As any form of violence, wars can be justified only to prevent violence, and only if there are no other means of doing so. A war for any other purpose is illegal.

But since, as we can see from the American war against Iraq, there are no adequate legal means of preventing illegal wars by super‐powers, and the law of the jungle still rules at the international level, the Geneva Convention at least seeks to limit brutalities associated with wars. So while obsolete in principle, it still could play some positive restraining role in practice — if it were observed by all and at all times.

So, what is the difference between PoWs and Illegal Combatants?

In the Afghan war, Afghanistan did not attack the US, it was the US that attacked Afghanistan.
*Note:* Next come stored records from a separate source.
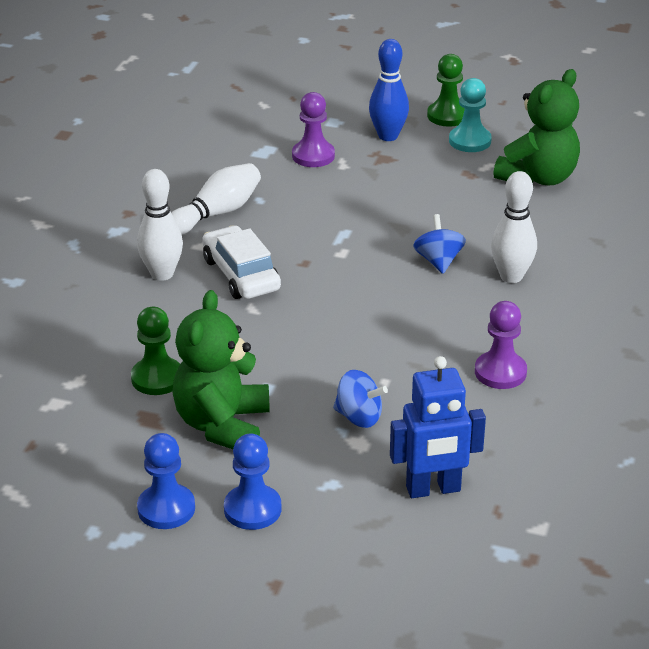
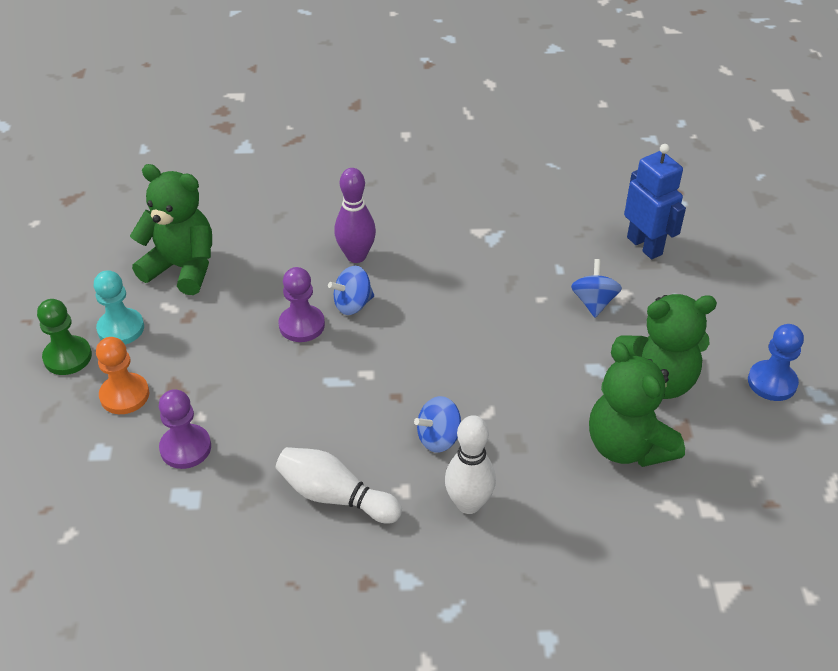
camera: 110 degrees left, 10 degrees up
(157, 378) = (627, 446): green pawn -> green teddy bear
(241, 274) = (439, 438): white car -> blue spinning top
(252, 509) = (734, 333): blue pawn -> none
(388, 136) = (124, 395): blue bowling pin -> orange pawn
(500, 372) = (491, 238): purple pawn -> purple pawn (302, 325)
(511, 276) = (356, 256): white bowling pin -> purple bowling pin

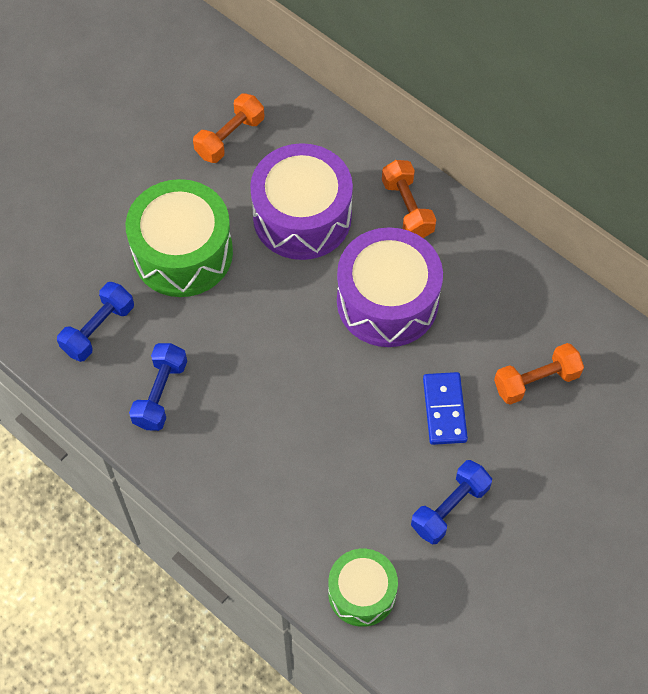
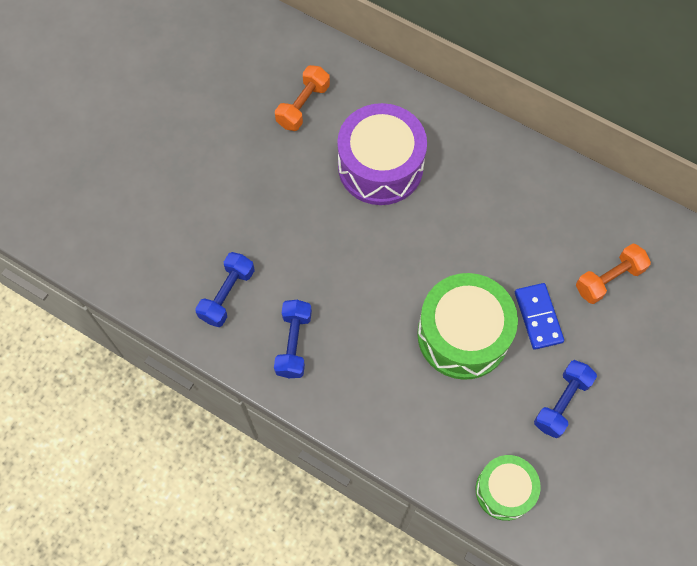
camera: 10 degrees left, 5 degrees up
(183, 253) = (285, 214): green drum -> green drum (463, 335)
(387, 301) = (469, 229): purple drum -> none
(407, 208) = (468, 145): orange dumbbell -> none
They attacked Afghanistan because the Afghan government told the US administration that they would hand over Osama bin Laden, if a proof of his complicity in the events of the 9/11 were presented to them. The Americans saw such condition as an insult to their self‐righteousness, and attacked Afghanistan. The Afghan war was not justified on any grounds, although Tony Blair tried to justify it by false arguments. But, as at that time “the world” was in a state of shock and lost its ability to make honest impartial judgments, the Afghan war had “broad international support”.

As the Afghan war began, some Afghans began to resist the American invasion. They were captured and became prisoners. But, because at that time the US found that the status of PoWs would restrict their troops in their treatment of the Afghan prisoners, they proclaimed them “illegal combatants”. But it was the American invasion of Afghanistan that was illegal, not the resistance to it by the Afghans. The Afghans had right to defend themselves.

So there is nothing legal about the term “illegal combatants”, it was invented by the Americans to justify their own brutalities against the prisoners of the illegal American war against Afghanistan.

Encouraged by the “broad public support” for their Afghan war, the Americans attacked Iraq. Again this attack was not justified, and, this time, it was even condemned by “the world”. And this time some Americans soldiers became prisoners. As the American war against Iraq is just as illegal as their war against Afghanistan, the American soldiers are illegal combatants in the true sense of these words. But now the Americans want to seek the protection of the Geneva Convention which they denied to the prisoners of the Afghan war.

The only result of this is that once again the Americans have shown themselves to the world as hypocrites and still further undermined their credibility and trust.

People with evil intentions are their own worst enemies and always end up by deceiving themselves.

But the American hypocrisy, just as the hypocrisy of Tony Blair, plays a positive role in Human History. It teaches the world the values of honesty and objectivity.